**** RECORD SET
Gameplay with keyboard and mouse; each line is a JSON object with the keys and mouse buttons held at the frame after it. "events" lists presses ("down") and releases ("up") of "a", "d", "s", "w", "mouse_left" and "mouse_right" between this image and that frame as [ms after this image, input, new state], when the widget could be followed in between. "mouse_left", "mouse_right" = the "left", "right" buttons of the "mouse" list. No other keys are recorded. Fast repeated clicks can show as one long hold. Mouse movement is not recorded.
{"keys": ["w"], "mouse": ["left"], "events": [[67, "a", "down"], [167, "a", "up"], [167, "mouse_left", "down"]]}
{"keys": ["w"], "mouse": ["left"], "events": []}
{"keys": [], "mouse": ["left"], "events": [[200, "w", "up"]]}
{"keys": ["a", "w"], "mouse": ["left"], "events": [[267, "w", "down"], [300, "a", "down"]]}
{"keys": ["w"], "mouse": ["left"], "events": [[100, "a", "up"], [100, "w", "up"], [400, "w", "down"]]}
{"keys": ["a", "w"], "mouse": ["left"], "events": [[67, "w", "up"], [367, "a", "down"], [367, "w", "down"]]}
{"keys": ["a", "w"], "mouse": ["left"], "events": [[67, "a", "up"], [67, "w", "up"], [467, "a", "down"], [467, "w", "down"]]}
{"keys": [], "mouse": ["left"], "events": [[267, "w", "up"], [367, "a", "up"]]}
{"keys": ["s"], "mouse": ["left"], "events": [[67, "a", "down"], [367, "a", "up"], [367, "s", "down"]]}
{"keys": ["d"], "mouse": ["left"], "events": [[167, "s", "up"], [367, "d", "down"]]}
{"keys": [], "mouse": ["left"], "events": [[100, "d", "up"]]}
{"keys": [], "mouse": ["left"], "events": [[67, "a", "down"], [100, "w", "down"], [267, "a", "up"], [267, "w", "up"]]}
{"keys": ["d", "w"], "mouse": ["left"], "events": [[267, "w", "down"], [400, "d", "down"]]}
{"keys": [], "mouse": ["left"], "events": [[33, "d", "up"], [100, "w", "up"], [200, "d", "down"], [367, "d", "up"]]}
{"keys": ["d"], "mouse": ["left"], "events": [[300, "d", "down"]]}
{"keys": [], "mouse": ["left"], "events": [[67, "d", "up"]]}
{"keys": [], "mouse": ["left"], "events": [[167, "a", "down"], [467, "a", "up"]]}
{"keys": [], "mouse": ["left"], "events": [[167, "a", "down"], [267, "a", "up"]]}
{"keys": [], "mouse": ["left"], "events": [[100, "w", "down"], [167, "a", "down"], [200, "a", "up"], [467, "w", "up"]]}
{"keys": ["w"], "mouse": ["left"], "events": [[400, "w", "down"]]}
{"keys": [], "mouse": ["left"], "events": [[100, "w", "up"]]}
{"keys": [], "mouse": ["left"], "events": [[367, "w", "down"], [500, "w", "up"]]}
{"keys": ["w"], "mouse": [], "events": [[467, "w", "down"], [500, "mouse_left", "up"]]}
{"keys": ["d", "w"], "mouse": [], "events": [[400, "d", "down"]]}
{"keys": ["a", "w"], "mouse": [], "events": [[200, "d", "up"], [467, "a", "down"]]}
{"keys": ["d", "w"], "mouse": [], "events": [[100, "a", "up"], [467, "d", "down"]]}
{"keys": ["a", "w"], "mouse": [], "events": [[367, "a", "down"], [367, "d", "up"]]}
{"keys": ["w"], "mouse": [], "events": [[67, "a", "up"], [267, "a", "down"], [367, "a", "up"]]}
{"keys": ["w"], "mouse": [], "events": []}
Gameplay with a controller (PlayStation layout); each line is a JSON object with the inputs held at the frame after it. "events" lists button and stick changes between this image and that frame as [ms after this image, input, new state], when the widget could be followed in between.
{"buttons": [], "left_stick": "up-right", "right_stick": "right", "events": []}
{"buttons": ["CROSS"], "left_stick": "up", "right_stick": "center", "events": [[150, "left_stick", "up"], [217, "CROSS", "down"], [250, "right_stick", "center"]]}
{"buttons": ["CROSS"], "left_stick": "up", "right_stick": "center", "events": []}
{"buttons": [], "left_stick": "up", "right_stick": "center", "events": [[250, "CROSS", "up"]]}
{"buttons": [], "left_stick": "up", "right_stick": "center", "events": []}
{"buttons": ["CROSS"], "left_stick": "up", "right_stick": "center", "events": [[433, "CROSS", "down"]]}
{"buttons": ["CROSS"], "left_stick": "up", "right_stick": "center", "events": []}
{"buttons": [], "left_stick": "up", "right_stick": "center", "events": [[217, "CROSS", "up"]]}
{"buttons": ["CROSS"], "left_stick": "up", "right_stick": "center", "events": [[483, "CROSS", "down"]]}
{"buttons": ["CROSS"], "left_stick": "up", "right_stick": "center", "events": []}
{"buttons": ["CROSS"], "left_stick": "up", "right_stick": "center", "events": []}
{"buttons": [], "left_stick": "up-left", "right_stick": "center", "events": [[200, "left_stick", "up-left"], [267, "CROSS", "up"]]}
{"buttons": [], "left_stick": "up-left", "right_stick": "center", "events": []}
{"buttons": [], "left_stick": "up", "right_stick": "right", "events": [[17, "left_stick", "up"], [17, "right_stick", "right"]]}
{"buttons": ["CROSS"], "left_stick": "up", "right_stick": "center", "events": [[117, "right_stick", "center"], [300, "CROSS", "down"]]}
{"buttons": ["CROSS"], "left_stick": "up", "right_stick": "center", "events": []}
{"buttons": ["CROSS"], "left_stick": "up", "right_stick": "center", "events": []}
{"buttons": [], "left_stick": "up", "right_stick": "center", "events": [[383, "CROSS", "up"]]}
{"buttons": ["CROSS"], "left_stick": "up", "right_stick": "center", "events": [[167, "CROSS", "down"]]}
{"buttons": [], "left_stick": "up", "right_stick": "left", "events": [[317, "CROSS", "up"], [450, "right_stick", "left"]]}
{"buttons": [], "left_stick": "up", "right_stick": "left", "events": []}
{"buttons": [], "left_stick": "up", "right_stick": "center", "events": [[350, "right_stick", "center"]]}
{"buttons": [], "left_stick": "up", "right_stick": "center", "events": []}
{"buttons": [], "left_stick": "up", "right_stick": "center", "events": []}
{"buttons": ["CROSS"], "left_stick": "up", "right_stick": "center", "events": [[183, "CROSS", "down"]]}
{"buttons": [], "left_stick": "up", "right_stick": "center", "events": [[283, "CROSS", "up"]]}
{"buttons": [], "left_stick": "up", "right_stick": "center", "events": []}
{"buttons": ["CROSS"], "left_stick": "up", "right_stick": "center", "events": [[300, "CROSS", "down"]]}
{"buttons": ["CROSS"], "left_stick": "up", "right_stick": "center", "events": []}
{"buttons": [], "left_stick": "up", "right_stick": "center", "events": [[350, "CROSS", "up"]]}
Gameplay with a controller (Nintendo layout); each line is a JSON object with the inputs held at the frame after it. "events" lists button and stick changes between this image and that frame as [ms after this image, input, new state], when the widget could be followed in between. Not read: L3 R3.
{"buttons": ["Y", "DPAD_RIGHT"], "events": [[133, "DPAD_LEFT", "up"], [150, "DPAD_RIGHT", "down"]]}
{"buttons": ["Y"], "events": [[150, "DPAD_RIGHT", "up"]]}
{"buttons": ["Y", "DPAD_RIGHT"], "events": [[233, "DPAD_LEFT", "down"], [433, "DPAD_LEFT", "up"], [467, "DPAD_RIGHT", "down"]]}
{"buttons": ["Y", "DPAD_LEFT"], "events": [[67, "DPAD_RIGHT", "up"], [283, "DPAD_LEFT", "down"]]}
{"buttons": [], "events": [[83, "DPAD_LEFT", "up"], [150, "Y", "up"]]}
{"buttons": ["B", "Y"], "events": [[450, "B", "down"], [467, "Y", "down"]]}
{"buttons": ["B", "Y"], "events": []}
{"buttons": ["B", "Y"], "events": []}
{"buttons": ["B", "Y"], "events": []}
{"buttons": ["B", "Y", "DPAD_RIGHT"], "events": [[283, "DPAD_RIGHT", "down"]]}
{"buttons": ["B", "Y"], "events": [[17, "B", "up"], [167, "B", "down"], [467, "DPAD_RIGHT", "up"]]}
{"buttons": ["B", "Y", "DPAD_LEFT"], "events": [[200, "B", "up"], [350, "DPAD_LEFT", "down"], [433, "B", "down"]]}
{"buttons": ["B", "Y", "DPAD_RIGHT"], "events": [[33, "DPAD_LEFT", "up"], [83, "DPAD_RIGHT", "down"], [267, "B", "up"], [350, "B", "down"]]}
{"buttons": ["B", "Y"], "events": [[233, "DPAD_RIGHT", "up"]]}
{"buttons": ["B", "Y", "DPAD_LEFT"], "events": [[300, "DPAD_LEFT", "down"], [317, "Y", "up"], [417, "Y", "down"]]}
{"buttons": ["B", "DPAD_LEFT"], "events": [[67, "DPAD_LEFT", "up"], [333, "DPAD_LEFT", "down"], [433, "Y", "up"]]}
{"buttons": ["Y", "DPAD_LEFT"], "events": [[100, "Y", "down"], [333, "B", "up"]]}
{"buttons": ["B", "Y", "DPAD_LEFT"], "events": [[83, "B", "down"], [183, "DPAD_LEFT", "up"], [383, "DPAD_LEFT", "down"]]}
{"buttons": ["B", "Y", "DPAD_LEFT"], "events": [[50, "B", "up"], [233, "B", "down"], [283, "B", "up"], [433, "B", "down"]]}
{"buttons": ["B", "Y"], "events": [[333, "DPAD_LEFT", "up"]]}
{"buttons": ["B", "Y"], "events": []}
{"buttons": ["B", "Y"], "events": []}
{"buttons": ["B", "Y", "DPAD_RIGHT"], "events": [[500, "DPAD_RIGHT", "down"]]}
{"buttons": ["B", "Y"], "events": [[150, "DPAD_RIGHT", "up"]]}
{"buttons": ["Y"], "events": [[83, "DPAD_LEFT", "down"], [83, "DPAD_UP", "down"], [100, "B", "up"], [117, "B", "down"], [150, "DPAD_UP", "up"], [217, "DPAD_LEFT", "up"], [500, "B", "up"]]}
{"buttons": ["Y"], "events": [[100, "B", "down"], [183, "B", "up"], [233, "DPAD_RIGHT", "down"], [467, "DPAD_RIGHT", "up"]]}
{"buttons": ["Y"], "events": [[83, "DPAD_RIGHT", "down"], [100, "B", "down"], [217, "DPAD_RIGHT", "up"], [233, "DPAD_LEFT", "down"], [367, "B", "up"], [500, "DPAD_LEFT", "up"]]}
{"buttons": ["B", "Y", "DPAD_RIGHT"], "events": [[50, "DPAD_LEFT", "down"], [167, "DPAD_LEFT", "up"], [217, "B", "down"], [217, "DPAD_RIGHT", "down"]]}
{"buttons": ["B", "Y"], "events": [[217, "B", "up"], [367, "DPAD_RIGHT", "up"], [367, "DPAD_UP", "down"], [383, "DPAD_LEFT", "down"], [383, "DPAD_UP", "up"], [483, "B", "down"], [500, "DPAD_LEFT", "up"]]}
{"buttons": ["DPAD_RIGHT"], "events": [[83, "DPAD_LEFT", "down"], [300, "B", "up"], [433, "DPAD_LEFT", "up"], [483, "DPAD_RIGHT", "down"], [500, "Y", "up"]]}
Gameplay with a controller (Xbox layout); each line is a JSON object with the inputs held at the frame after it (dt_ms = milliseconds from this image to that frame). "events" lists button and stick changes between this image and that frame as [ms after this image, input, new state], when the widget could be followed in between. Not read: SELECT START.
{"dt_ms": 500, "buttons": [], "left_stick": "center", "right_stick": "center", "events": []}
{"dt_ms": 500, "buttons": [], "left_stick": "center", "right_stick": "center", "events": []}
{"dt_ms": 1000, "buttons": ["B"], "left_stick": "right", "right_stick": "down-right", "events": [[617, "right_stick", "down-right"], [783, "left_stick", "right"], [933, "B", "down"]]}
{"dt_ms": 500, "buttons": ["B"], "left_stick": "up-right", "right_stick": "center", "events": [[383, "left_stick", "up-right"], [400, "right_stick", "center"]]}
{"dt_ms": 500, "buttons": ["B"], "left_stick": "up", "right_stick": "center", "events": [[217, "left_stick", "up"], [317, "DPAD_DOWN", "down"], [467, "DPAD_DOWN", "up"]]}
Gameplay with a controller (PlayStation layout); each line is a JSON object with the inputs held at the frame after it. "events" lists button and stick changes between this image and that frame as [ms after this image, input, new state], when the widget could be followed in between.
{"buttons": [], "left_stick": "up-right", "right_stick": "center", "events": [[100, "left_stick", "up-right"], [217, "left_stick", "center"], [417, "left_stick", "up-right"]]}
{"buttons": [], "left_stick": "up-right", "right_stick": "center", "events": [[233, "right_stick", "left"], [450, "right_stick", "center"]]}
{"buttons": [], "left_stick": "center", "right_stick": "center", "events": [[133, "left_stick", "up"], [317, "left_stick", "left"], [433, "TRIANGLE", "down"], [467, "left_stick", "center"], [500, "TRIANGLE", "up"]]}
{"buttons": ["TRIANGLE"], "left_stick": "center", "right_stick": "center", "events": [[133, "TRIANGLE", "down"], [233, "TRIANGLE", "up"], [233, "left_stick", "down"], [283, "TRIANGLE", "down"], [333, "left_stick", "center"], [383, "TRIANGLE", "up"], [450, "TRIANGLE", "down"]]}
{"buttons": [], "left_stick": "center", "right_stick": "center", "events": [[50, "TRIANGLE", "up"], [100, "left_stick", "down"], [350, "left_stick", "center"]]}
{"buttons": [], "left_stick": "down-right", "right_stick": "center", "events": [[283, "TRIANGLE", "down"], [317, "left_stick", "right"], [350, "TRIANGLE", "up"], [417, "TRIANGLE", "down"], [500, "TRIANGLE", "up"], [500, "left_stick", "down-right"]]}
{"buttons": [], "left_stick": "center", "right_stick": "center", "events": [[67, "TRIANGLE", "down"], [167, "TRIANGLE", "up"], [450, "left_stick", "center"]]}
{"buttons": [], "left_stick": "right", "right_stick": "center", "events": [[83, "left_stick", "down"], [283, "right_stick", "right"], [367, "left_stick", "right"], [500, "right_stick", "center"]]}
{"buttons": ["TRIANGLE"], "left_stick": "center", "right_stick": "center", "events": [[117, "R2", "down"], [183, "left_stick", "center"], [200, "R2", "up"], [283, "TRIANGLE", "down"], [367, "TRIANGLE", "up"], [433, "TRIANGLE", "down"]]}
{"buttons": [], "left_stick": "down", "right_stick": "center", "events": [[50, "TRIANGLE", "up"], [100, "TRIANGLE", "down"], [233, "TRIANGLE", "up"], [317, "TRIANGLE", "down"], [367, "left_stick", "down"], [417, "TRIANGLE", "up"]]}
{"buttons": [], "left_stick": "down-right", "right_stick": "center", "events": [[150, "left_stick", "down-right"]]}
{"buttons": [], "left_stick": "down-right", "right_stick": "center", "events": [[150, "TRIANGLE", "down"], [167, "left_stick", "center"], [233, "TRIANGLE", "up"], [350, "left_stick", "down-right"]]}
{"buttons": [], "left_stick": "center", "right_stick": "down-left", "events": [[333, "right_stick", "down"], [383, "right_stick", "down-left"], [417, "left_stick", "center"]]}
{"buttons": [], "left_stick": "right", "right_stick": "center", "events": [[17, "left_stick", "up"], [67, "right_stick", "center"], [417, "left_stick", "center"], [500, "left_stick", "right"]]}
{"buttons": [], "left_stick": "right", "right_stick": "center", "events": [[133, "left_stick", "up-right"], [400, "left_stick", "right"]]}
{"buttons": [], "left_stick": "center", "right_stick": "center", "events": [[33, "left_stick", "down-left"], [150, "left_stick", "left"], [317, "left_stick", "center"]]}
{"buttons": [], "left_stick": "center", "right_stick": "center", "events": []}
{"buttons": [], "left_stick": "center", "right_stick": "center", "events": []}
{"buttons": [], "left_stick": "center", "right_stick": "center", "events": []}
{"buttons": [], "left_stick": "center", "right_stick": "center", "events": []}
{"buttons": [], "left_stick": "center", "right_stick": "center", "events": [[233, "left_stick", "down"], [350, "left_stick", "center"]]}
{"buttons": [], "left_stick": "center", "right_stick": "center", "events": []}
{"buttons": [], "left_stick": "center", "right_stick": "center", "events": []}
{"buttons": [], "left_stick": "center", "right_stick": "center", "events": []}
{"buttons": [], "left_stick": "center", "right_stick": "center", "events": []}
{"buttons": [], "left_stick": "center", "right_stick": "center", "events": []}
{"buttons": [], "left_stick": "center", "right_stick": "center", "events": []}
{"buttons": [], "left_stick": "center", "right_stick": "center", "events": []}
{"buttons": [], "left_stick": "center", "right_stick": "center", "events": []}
********
→ INSTRUCTIONS TO FOLLOW
Pick each line holding "read" out of the entries above and return it.

→ ANSWER SPACE
Gameplay with a controller (Nintendo layout); each line is a JSON object with the inputs held at the frame after it. "events" lists button and stick changes between this image and that frame as [ms after this image, input, new state], when the widget could be followed in between. Not read: L3 R3.
Gameplay with a controller (Xbox layout); each line is a JSON object with the inputs held at the frame after it (dt_ms = milliseconds from this image to that frame). "events" lists button and stick changes between this image and that frame as [ms after this image, input, new state], when the widget could be followed in between. Not read: SELECT START.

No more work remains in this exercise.